In Qualtrix data, we sometimes find repeated words in column names. For whatever reason, the variable names have repeated words like "Philadelphia_Philadelphia_3". This function changes a vector c("Philadelphia_Philadelphia_3", "Denver_Denver_4") to c("Philadelphia_3", "Denver_4"). It is non destructive, so that other values will not be altered.

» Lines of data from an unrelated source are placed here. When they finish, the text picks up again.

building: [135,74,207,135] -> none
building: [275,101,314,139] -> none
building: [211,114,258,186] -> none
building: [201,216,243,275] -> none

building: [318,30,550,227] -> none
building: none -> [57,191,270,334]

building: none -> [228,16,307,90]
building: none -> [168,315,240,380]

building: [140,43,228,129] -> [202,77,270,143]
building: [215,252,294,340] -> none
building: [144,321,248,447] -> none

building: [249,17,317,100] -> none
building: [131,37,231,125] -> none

deduper(x, sep = ",_\\s-", n = NULL)

Arguments

x: Character vector
sep: Delimiter. A regular expression indicating the point at which to split the strings before checking for duplicates. Default will look for repeat separated by comma, underscore, or one space character.
n: Limit on number of duplicates to remove. Default, NULL, means delete all duplicates at the beginning of a string.

Value

Cleaned up vector.

Details

See https://stackoverflow.com/questions/43711240/r-regular-expression-match-omit-several-repeats

Author

Paul Johnson <pauljohn@ku.edu>

Examples

x <- c("Philadelphia_Philadelphia_3", "Denver_Denver_4",
        "Den_Den_Den_Den_Den_Den_Den_5")
deduper(x)
#> [1] "Philadelphia_3" "Denver_4"       "Den_5"         
deduper(x, n = 2)
#> [1] "Philadelphia_3"        "Denver_4"              "Den_Den_Den_Den_Den_5"
deduper(x, n = 3)
#> [1] "Philadelphia_3"    "Denver_4"          "Den_Den_Den_Den_5"
deduper(x, n = 4)
#> [1] "Philadelphia_3" "Denver_4"       "Den_Den_Den_5" 
x <- c("Philadelphia,Philadelphia_3", "Denver Denver_4")
## Shows comma also detected by default
deduper(x)
#> [1] "Philadelphia_3" "Denver_4"      
## Works even if delimiter is inside matched string,
## or separators vary
 x <- c("Den_5_Den_5_Den_5,Den_5 Den_5")
deduper(x)
#> [1] "Den_5"
## generate vector
x <- replicate(10, paste(sample(letters, 5), collapse = ""))
n <- c(paste0("_", sample(1:10, 5)), rep("", 5))
x <- paste0(x, "_", x, n, n)
x
#>  [1] "psxoh_psxoh_1_1"   "kqxdp_kqxdp_10_10" "dzlpw_dzlpw_9_9"  
#>  [4] "almze_almze_3_3"   "czlha_czlha_5_5"   "zkvem_zkvem"      
#>  [7] "lerap_lerap"       "vhlny_vhlny"       "uixtk_uixtk"      
#> [10] "weguz_weguz"      
deduper(x)
#>  [1] "psxoh_1_1"   "kqxdp_10_10" "dzlpw_9_9"   "almze_3_3"   "czlha_5_5"  
#>  [6] "zkvem"       "lerap"       "vhlny"       "uixtk"       "weguz"